London, England - January 31, 2005 - The new Strategy Analytics report, "Telematics Development in the Vehicle Insurance Market," reveals that Pay-As-You-Drive insurance will not translate into commercially viable, mainstream offerings in the next three years, despite the growing industry and consumer interest, and continued trials of this system.
Pay-As-You-Drive insurance (PAYD) schemes enable variable vehicle insurance premiums to be based directly on how much, and in some cases how well, when and where, a vehicle is driven, using data collated by an Electronic Data Recorder (EDR), or `black box.' Across Europe and the US, a number of insurance companies have begun PAYD trials, including Norwich Union (UK), Progressive (US), Lloyd Adriatic (Italy) and AXA Insurance (Ireland).

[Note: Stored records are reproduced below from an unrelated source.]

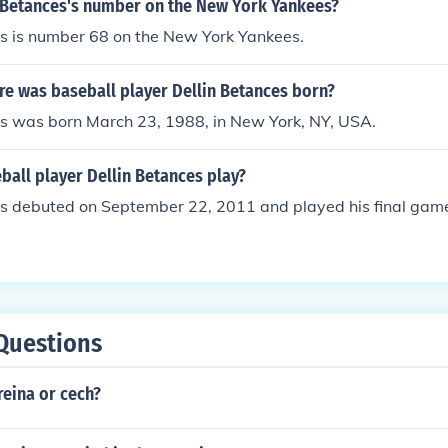
n Betances's number on the New York Yankees?
es is number 68 on the New York Yankees.
e was baseball player Dellin Betances born?
es was born March 23, 1988, in New York, NY, USA.
all player Dellin Betances play?
es debuted on September 22, 2011 and played his final ga
Questions
reina or cech?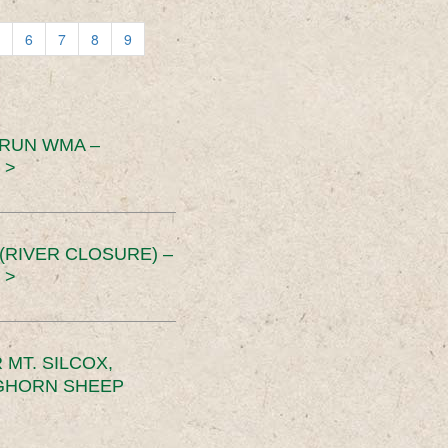
6
7
8
9
 RUN WMA –
 >
RIVER CLOSURE) –
 >
MT. SILCOX,
IGHORN SHEEP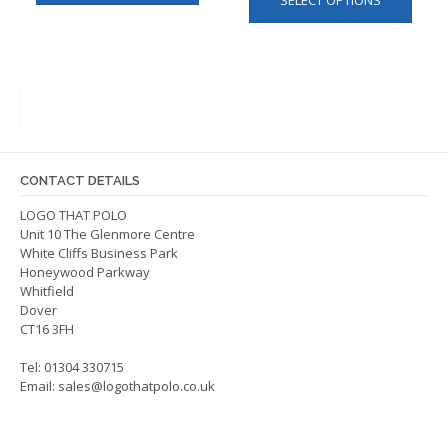
SELECT OPTIONS
produ
has
has
multiple
multip
variants.
varian
The
The
options
optio
may
may
be
be
chosen
CONTACT DETAILS
chos
on
on
LOGO THAT POLO
the
Unit 10 The Glenmore Centre
the
product
White Cliffs Business Park
produ
page
Honeywood Parkway
page
Whitfield
Dover
CT16 3FH
Tel: 01304 330715
Email:
sales@logothatpolo.co.uk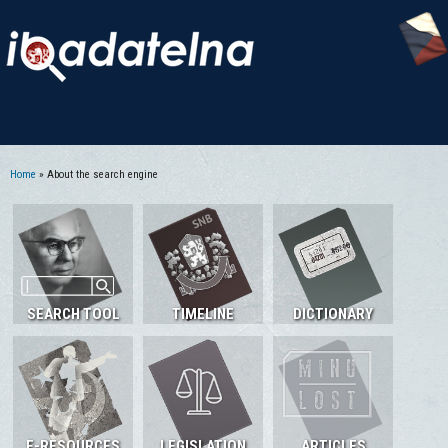
Home
» About the search engine
You are here
SEARCH TOOL
TIMELINE
DICTIONARY
E-RESOURCES
LEGISLATION
ARTICLES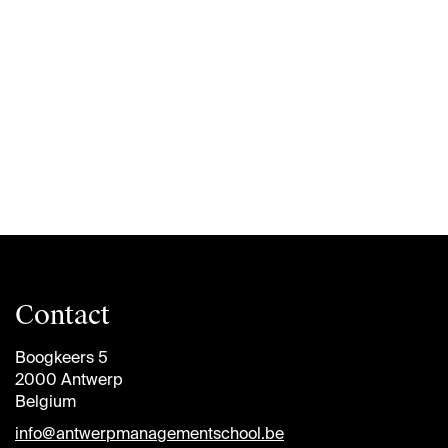
Contact
Boogkeers 5
2000 Antwerp
Belgium
info@antwerpmanagementschool.be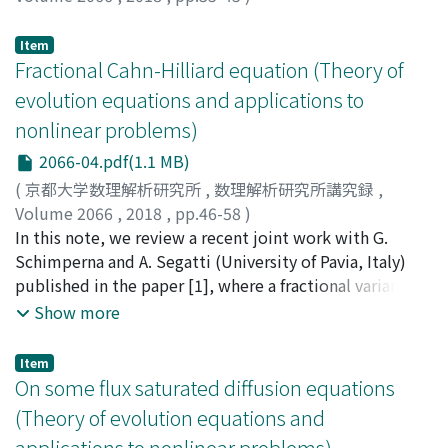
Mizuno, Masashi
;
Takasao, Keisuke
;
水野, 将司
;
高棹, 圭
介
;
ミズノ, マサシ
;
タカサオ, ケイスケ
Item
Fractional Cahn-Hilliard equation (Theory of
evolution equations and applications to
nonlinear problems)
2066-04.pdf(1.1 MB)
(
京都大学数理解析研究所
,
数理解析研究所講究録
,
Volume 2066
,
2018
,
pp.46-58
)
Akagi, Goro
In this note, we review a recent joint work with G.
;
赤木, 剛朗
;
アカギ, ゴロウ
Schimperna and A. Segatti (University of Pavia, Italy)
published in the paper [1], where a fractional variant of
the Cahn-Hilliard equation is introduced and existence
Show more
and uniqueness of solutions are proved. Moreover,
some limiting problems related to fractional porous
Item
medium/fast diffusion and Allen-Cahn equations are
On some flux saturated diffusion equations
discussed.
(Theory of evolution equations and
applications to nonlinear problems)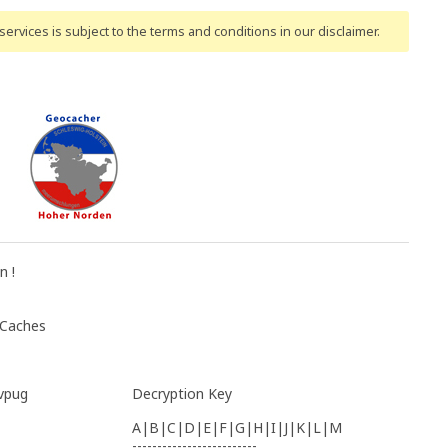
ervices is subject to the terms and conditions
in our disclaimer
.
n !
 Caches
vpug
Decryption Key
A|B|C|D|E|F|G|H|I|J|K|L|M
-------------------------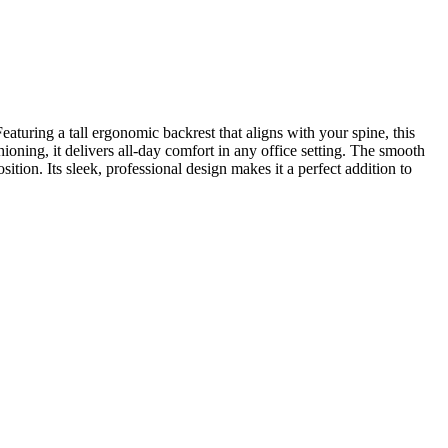
aturing a tall ergonomic backrest that aligns with your spine, this
oning, it delivers all-day comfort in any office setting. The smooth
tion. Its sleek, professional design makes it a perfect addition to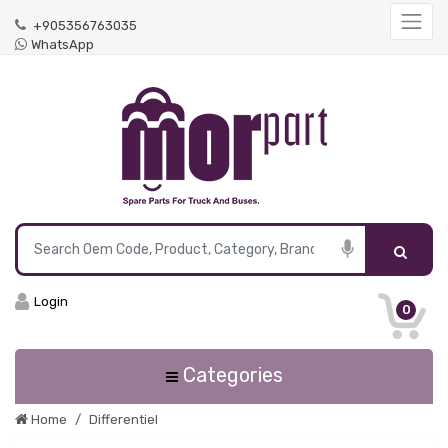
+905356763035
WhatsApp
Login
0
Categories
Home
Differentiel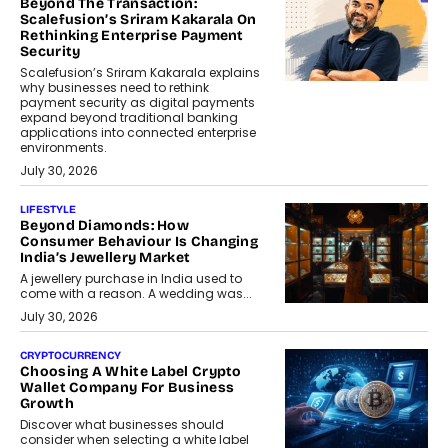
Beyond The Transaction:
Scalefusion’s Sriram Kakarala On
Rethinking Enterprise Payment
Security
Scalefusion’s Sriram Kakarala explains
why businesses need to rethink
payment security as digital payments
expand beyond traditional banking
applications into connected enterprise
environments.
July 30, 2026
LIFESTYLE
Beyond Diamonds: How
Consumer Behaviour Is Changing
India’s Jewellery Market
A jewellery purchase in India used to
come with a reason. A wedding was...
July 30, 2026
CRYPTOCURRENCY
Choosing A White Label Crypto
Wallet Company For Business
Growth
Discover what businesses should
consider when selecting a white label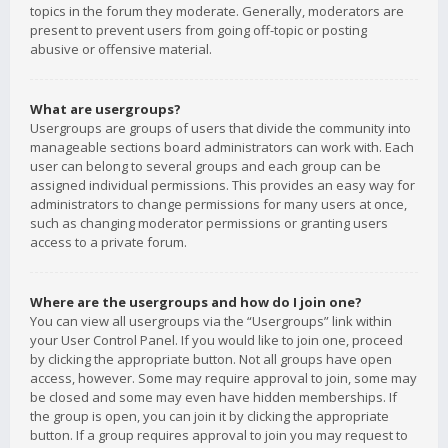
topics in the forum they moderate. Generally, moderators are
present to prevent users from going off-topic or posting
abusive or offensive material.
What are usergroups?
Usergroups are groups of users that divide the community into
manageable sections board administrators can work with. Each
user can belong to several groups and each group can be
assigned individual permissions. This provides an easy way for
administrators to change permissions for many users at once,
such as changing moderator permissions or granting users
access to a private forum.
Where are the usergroups and how do I join one?
You can view all usergroups via the “Usergroups” link within
your User Control Panel. If you would like to join one, proceed
by clicking the appropriate button. Not all groups have open
access, however. Some may require approval to join, some may
be closed and some may even have hidden memberships. If
the group is open, you can join it by clicking the appropriate
button. If a group requires approval to join you may request to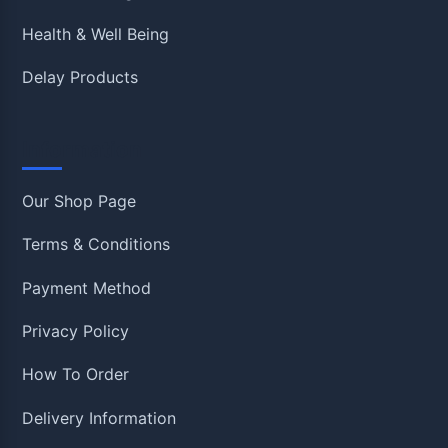
Health & Well Being
Delay Products
Information
Our Shop Page
Terms & Conditions
Payment Method
Privacy Policy
How To Order
Delivery Information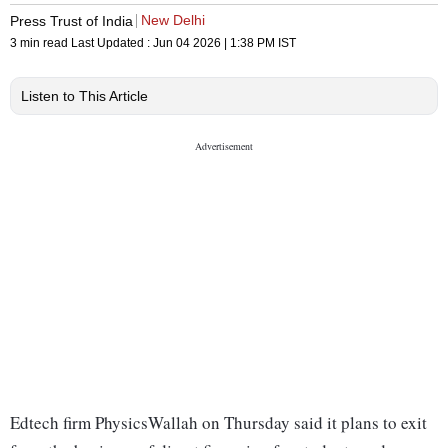
New Delhi
Press Trust of India
3 min read
Last Updated :
Jun 04 2026 | 1:38 PM
IST
Listen to This Article
Edtech firm PhysicsWallah on Thursday said it plans to exit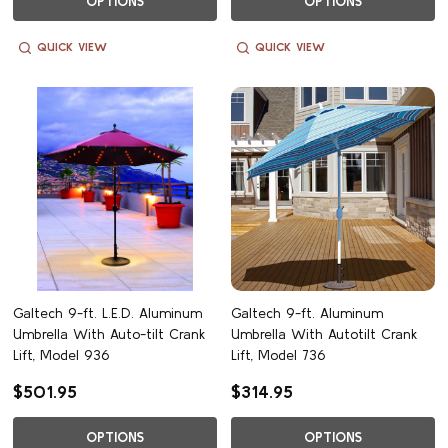
OPTIONS
OPTIONS
QUICK VIEW
QUICK VIEW
Galtech 9-ft. L.E.D. Aluminum
Galtech 9-ft. Aluminum
Umbrella With Auto-tilt Crank
Umbrella With Autotilt Crank
Lift, Model 936
Lift, Model 736
$501.95
$314.95
OPTIONS
OPTIONS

Information technology service provider, IBM, is involved in a number of trials across Europe and the US, and is very well positioned to take the lead as technology integrator.
Prohibitive launch costs, privacy violations, patent fees, "back office" data integration and difficulties in measuring the costs versus benefits will inhibit the immediate widespread launch of PAYD schemes. "While PAYD protects drivers from generalized assumptions, there are still major hurdles to overcome before PAYD insurance schemes are commercially viable; and these are not going to be successfully addressed for a number of years," says Clare Hughes, Analyst, Automotive Multimedia & Communications Service. "However, increasing government focus on road safety, the ability to verify insurance claims using tamper-proof vehicle data and the potential cost savings for insurance companies, commercial vehicle operators and the consumer, will drive the eventual introduction of commercial PAYD." Hughes continues, "The days of the once a year insurance premium will eventually disappear for the majority of consumers, with the rollout of risk-based variable monthly billing."